Stop Optimizing for Your Existing Portfolio

The auto loan campaign looked bulletproof on paper. A $480 million credit union in the Midwest had built its prescreen criteria around the profile of its best-performing borrowers: members with 720+ credit scores, eight-plus years of tenure, and a history of direct deposit. Response rates from this “golden” segment had consistently exceeded 2%.
So when leadership decided to grow the portfolio by 15%, they did what seemed logical: they pulled a prescreen list of non-members who matched this same profile. Six weeks later, the results were dismal—response rates below 0.1%, cost per funded loan way off the benchmark, and a pipeline filled with applicants who ghosted after the first rate quote.
What went wrong? The credit union had fallen into a trap that new research from MIT Sloan Management Review identifies as one of the most common—and most costly—mistakes companies make when scaling into new markets.[1]
The Familiar-Market Fallacy
According to research analyzing over 1,000 technology companies, executives face a critical choice when expanding: learn from “familiar” customers whose feedback is easy to interpret, or learn from “target-market” customers whose preferences actually match the audience you’re trying to reach.[1]
The study found that familiar users provide clearer signals—their behavior patterns make intuitive sense to leadership. But target-market users provide more transferable signals, meaning their preferences align with the broader population you want to serve long-term.[1]
For community banks and credit unions running prescreen campaigns, this distinction is everything. Your existing high-performers—those loyal members with pristine payment histories—are familiar. You understand their rate sensitivity, their channel preferences, their likelihood to respond to direct mail versus digital. But when you use their characteristics to model conquest audiences, you’re assuming that non-members who look similar on paper will behave the same way.
They often don’t.
Why Lookalikes Mislead in Credit Marketing
Consider what makes your best current borrowers “best.” Often, it’s not just their credit profile—it’s their relationship with your institution. They’ve banked with you for years. They trust your brand. They respond to your offers because they already know you, not because the offer itself was irresistible.
Non-members with identical credit characteristics lack that relationship equity. They’re evaluating your offer against competitors they may already trust more. The variables that predict success within your portfolio—tenure, product depth, engagement history—simply don’t exist for prospects in the prescreen universe.
The MIT research puts it bluntly: “A product that resonates with users in one environment may fall flat in another, even when the differences seem minor on the surface.”[1]
This explains why so many prescreen campaigns underperform. Financial institutions optimize offers based on what works for existing members, then express surprise when those same offers fail to move the needle with conquest audiences.

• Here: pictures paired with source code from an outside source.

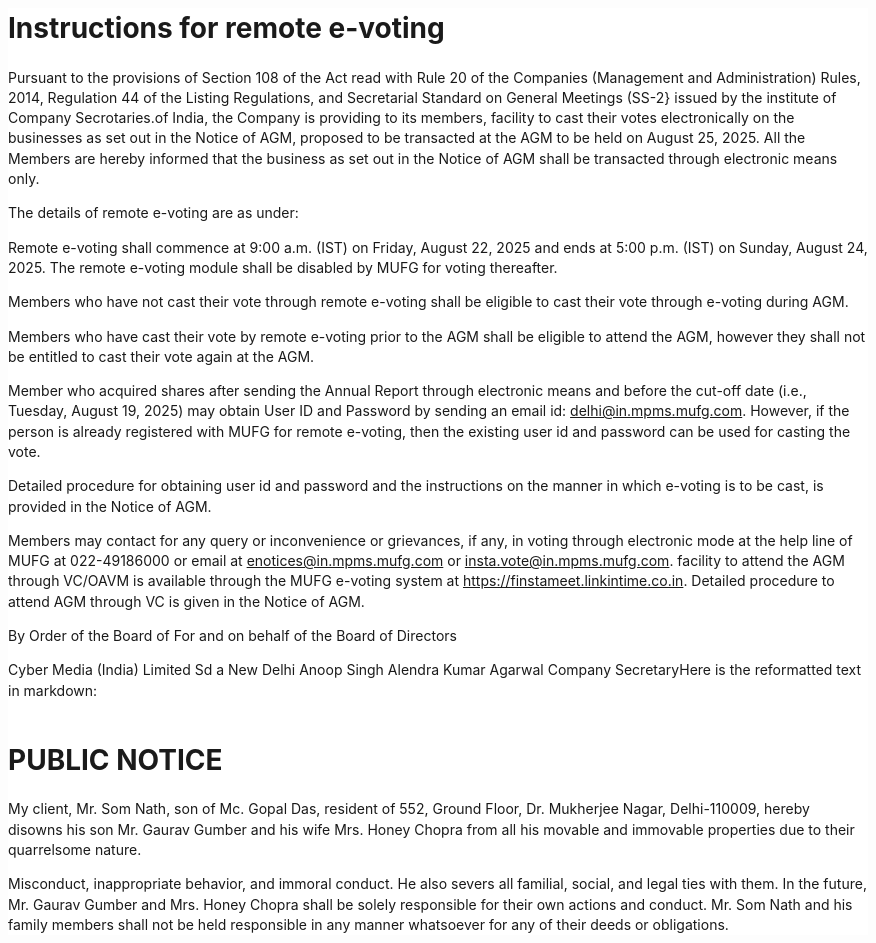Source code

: # Instructions for remote e-voting

Pursuant to the provisions of Section 108 of the Act read with Rule 20 of the Companies (Management and Administration) Rules, 2014, Regulation 44 of the Listing Regulations, and Secretarial Standard on General Meetings (SS-2} issued by the institute of Company Secrotaries.of India, the Company is providing to its members, facility to cast their votes electronically on the businesses as set out in the Notice of AGM, proposed to be transacted at the AGM to be held on August 25, 2025. All the Members are hereby informed that the business as set out in the Notice of AGM shall be transacted through electronic means only.

The details of remote e-voting are as under:

Remote e-voting shall commence at 9:00 a.m. (IST) on Friday, August 22, 2025 and ends at 5:00 p.m. (IST) on Sunday, August 24, 2025. The remote e-voting module shall be disabled by MUFG for voting thereafter.

Members who have not cast their vote through remote e-voting shall be eligible to cast their vote through e-voting during AGM.

Members who have cast their vote by remote e-voting prior to the AGM shall be eligible to attend the AGM, however they shall not be entitled to cast their vote again at the AGM.

Member who acquired shares after sending the Annual Report through electronic means and before the cut-off date (i.e., Tuesday, August 19, 2025) may obtain User ID and Password by sending an email id: delhi@in.mpms.mufg.com. However, if the person is already registered with MUFG for remote e-voting, then the existing user id and password can be used for casting the vote.

Detailed procedure for obtaining user id and password and the instructions on the manner in which e-voting is to be cast, is provided in the Notice of AGM.

Members may contact for any query or inconvenience or grievances, if any, in voting through electronic mode at the help line of MUFG at 022-49186000 or email at enotices@in.mpms.mufg.com or insta.vote@in.mpms.mufg.com.
facility to attend the AGM through VC/OAVM is available through the MUFG e-voting system at https://finstameet.linkintime.co.in. Detailed procedure to attend AGM through VC is given in the Notice of AGM.

By Order of the Board of For and on behalf of the Board of Directors

Cyber Media (India) Limited
Sd a
New Delhi
Anoop Singh
Alendra Kumar Agarwal
Company SecretaryHere is the reformatted text in markdown:

# PUBLIC NOTICE

My client, Mr. Som Nath, son of Mc. Gopal Das, resident of 552, Ground Floor, Dr. Mukherjee Nagar, Delhi-110009, hereby disowns his son Mr. Gaurav Gumber and his wife Mrs. Honey Chopra from all his movable and immovable properties due to their quarrelsome nature.

Misconduct, inappropriate behavior, and immoral conduct. He also severs all familial, social, and legal ties with them. In the future, Mr. Gaurav Gumber and Mrs. Honey Chopra shall be solely responsible for their own actions and conduct. Mr. Som Nath and his family members shall not be held responsible in any manner whatsoever for any of their deeds or obligations.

When to Learn From Your Portfolio—And When to Look Outside
The research identifies two factors that determine whether familiar-market learning helps or hurts: how similar customer preferences are across markets, and how diverse your familiar market is.[1]
For prescreen marketers, this translates to practical guidance:
- If your current membership skews heavily toward one demographic or credit tier, their behavior patterns are unlikely to transfer to different segments. A credit union with 70% boomer membership will learn little about millennial acquisition by studying existing member response rates.
- If you’re targeting a segment already well-represented in your portfolio, familiar-market insights become more valuable. Expanding auto lending to a new county where demographics mirror your current footprint is different from launching a first-time homebuyer program when your average borrower is 54.
- If early campaign responses from target segments diverge sharply from portfolio benchmarks, trust the new data. Those signals—however counterintuitive—reflect how your actual prospects behave, not how you expect them to behave.
Building Prescreen Strategies Around Target-Market Learning
The most sophisticated prescreen programs treat early campaign waves as learning opportunities, not just production runs. They deliberately test offer variations across target segments before scaling, using response data from actual prospects—not portfolio proxies—to refine criteria.
This means accepting that your initial assumptions may be wrong. The rate that converts your existing members may not convert prospects. The channel that drives response internally may underperform externally. The credit tier you’ve historically avoided may represent your biggest growth opportunity.
Bureau data makes this kind of target-market learning possible at scale. Rather than guessing which prospect characteristics matter, institutions can test hypotheses against actual prescreen response patterns, iterating toward offer structures that resonate with the consumers they’re actually trying to acquire.
The Community FI Advantage
Large banks often default to familiar-market strategies because their sheer scale makes portfolio-based modeling statistically defensible. Community banks and credit unions can’t afford that luxury—but they also don’t need it.
Smaller institutions can move faster, test more aggressively, and adapt offer strategies based on real-time target-market feedback. That agility becomes a competitive weapon when combined with AI-powered prescreen technology that surfaces which prospect segments respond to which offers—regardless of whether those patterns match existing member behavior.
The institutions winning the prescreen game aren’t the ones with the biggest portfolios to model from. They’re the ones willing to let target-market data overrule familiar-market assumptions.
Your best borrowers taught you how to serve them. Your next borrowers will teach you something different—if you’re willing to listen.